Airflow Contents

  1. Installation
  2. Dags

What is DAG

Directed Acyclic Graph (DAG)

  1. Directed - If multiple tasks exist, each must have at least one defined upstream (previous) or downstream (subsequent) tasks, although they could easily have both.
  2. Acyclic - No task can create data that goes on to reference itself. This could cause an infinite loop that would be, um, it’d be bad. Don’t do that.
  3. Graph - All tasks are laid out in a clear structure with discrete processes occurring at set points and clear relationships made to other tasks.

Learning from an exmaple

Step 1. Import required library

from airflow import DAG

Step 2. Define our default arguments with dicttionary (optional)

default_args = {
    'owner': 'arthur',
    'depends_on_past': False,
    'email': ['airflow@example.com'],
    'email_on_failure': False,
    'email_on_retry': False,
    'retries': 1,
    'retry_delay': timedelta(minutes=5),
    'queue': 'bash_queue',
    'pool': 'backfill',
    'priority_weight': 10,
    'end_date': datetime(2016, 1, 1),
    'wait_for_downstream': False,    
    'sla': timedelta(hours=2),
    'execution_timeout': timedelta(seconds=300),
    'on_failure_callback': some_function,
    'on_success_callback': some_other_function,
    'on_retry_callback': another_function,
    'sla_miss_callback': yet_another_function,
    'trigger_rule': 'all_success'
}

Keys explanation:

owner (String): who owns this DAG, the name will appear in the list of dags web page

depends_on_past (Boolean): It is for to check whether to run a task or not depending of its previous DAG run(last run).

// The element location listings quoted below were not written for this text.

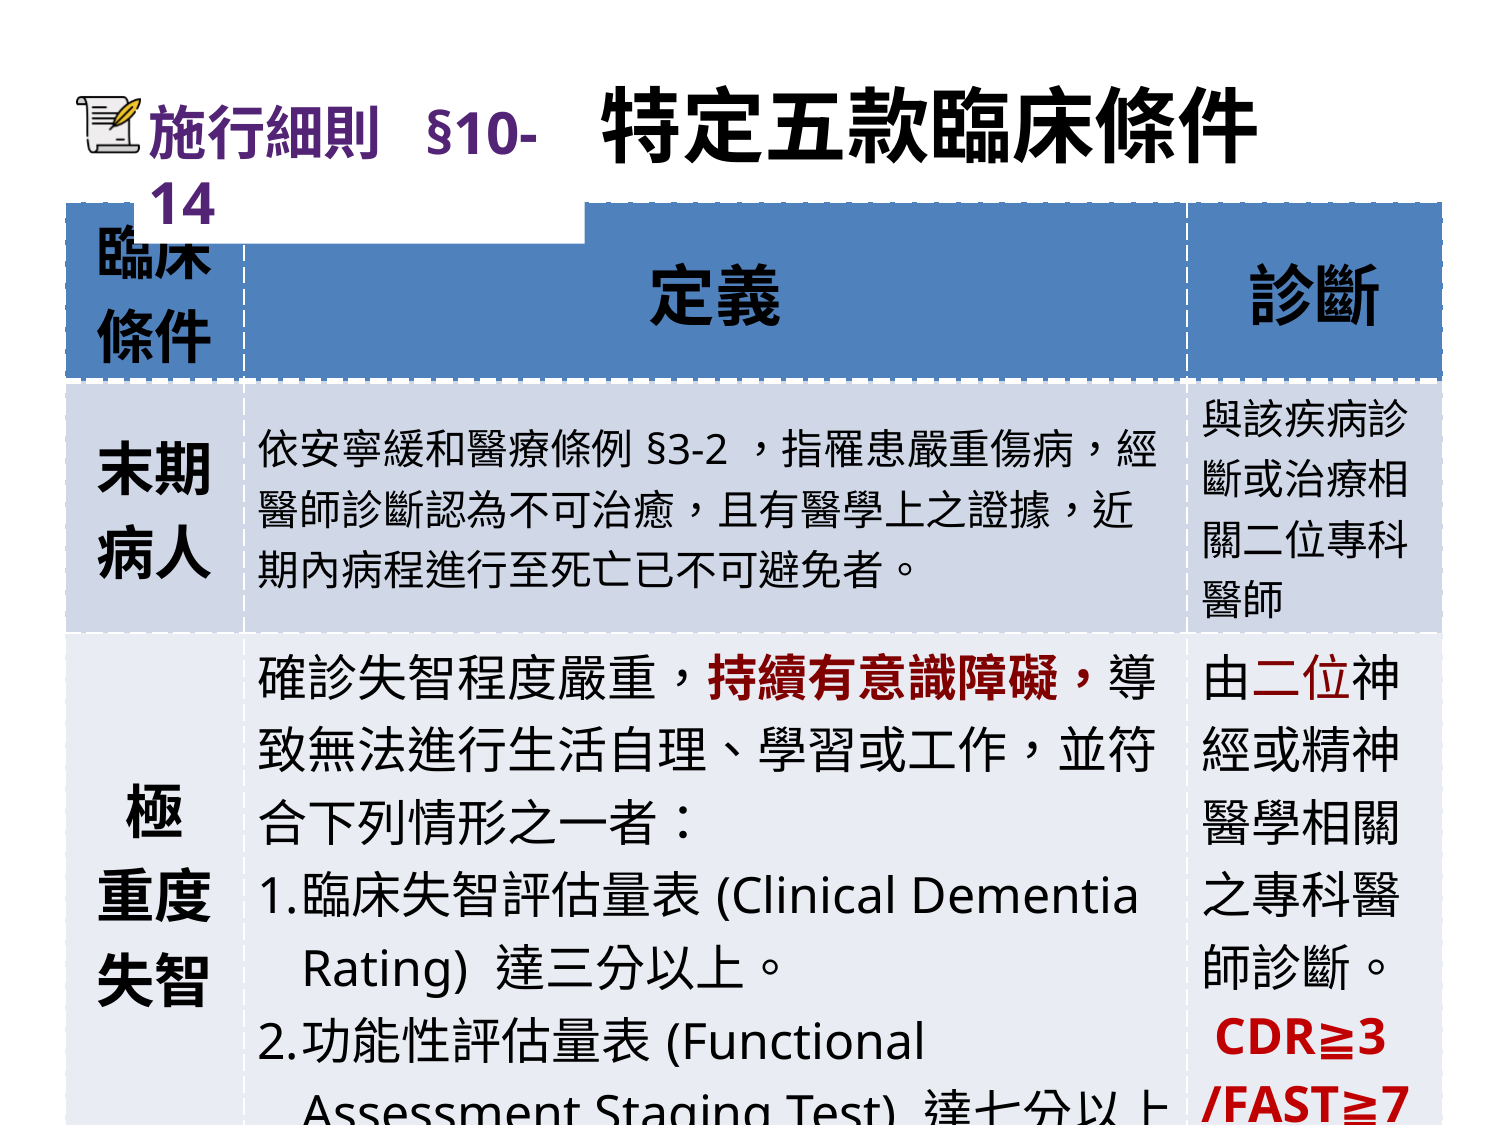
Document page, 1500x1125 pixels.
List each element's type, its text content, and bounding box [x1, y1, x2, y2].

table_cell 末期病人 [65, 381, 244, 633]
picture [76, 92, 141, 157]
table_cell 極 重度失智 [65, 633, 244, 1125]
table_cell 由二位神經或精神醫學相關之專科醫師診斷。 CDR≧3 /FAST≧7 [1187, 633, 1443, 1125]
table_cell 依安寧緩和醫療條例§3-2，指罹患嚴重傷病，經醫師診斷認為不可治癒，且有醫學上之證據，近期內病程進行至死亡已不可避免者。 [244, 381, 1187, 633]
table_cell 確診失智程度嚴重，持續有意識障礙，導致無法進行生活自理、學習或工作，並符合下列情形之一者： 臨床失智評估量表(Clinical Dementia Rating) 達三分以上。 功能性評估量表(Functional Assessment Staging Test) 達七分以上。 [244, 633, 1187, 1125]
table_cell 與該疾病診斷或治療相關二位專科醫師 [1187, 381, 1443, 633]
text_box 施行細則 §10-14 [134, 88, 585, 244]
table_header 臨床條件 [65, 202, 244, 381]
table_header 診斷 [1187, 202, 1443, 381]
title 特定五款臨床條件 [584, 66, 1419, 181]
table_header 定義 [244, 202, 1187, 381]
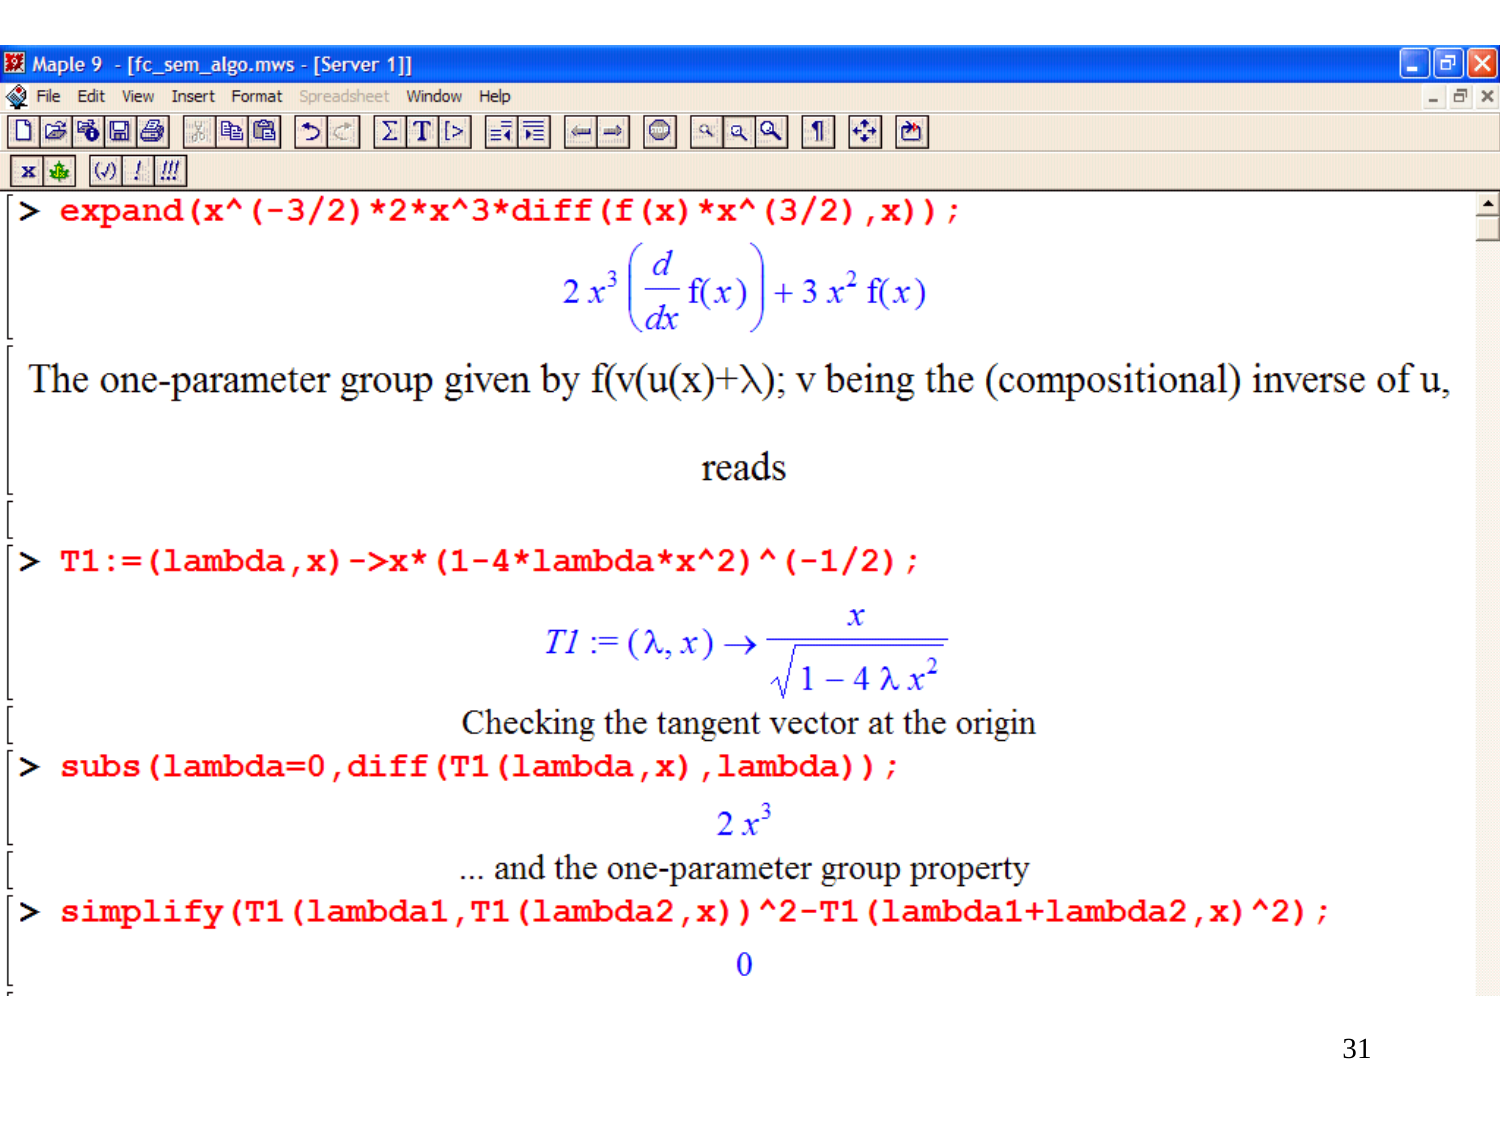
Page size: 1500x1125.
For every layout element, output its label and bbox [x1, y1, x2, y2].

email (Array): List of email address to send if success

email_on_failure (Boolean): If failed any task send a notification by email.

email_on_retry (Boolean): If occurs retrying any task, send a notification by email.

retries (Int): The number of retry if any task in DAG is failed

retry_delay (timedelta Obj.): The interval between retries

queue: Scheduler sent task to executor to run on the queue.

pool: it can be used to limit the execution parallelism on arbitrary sets of tasks

priority_weight (Int): The priority of the editing DAG

end_date (datetime Obj.): The deadline of the task

wait_for_downstream (Boolean): if you set True The task instances directly upstream from the task need to be in a sucess state.

sla (timedelta Obj): Servuce Level Agreements(SLA), or time by which a task or DAG should have succeeded, can be set at a task level as a timedelta If one or many instances have not succeeded by that time, an alert email is sent detailing the list of tasks that missed their SLA.

execution_timeout (timedelta Obj.): Max time allowed for the execution of this task instance, if it goes beyond it will raise and fail.

on_failure_callback(callable): A function to be called when a task instance of this task fails. a context dictionary is passed as a single parameter to this function. Context contains references to related objects to the task instance and is documented under the macros section of the API.

on_success_callback(callable): much like the on_failure_callback except that it is executed when success occur.

on_retry_callback(callable): much like the on_failure_callbackexcept that it is executed when retries occur.

sla_miss_callback(callable)

trigger_rule(String): All operators have a trigger_rule argument which defines the rule by which the generated task get triggered. The default value for trigger_rule is all_successand can be defined as “trigger this task when all directly upstream tasks have succeeded”. All other rules described here are based on direct parent tasks and are values that can be passed to any operator while creating tasks:


Step 3. Create a DAG Object

dag = DAG(
    dag_id='tutorial',
    default_args=default_args,
    description='A simple tutorial DAG',
    schedule_interval=timedelta(days=1),
    start_date=days_ago(2),
    tags=['example'],
)

Keys explanation:

dag_id (String): set up your dag id which will appear in web page of DAGs.

default_args (Dictionary): The dictionary we just define in previous step.

description (String): description of this DAG

schedule_interval (timedelta or String): the scheduler interval here, there are two main options to set up. I will highly recommand to use the following option here

start_date (datetime obj.): Set up the initial/starting date.

tags (Array): List of tags which will also show in web page of DAGs.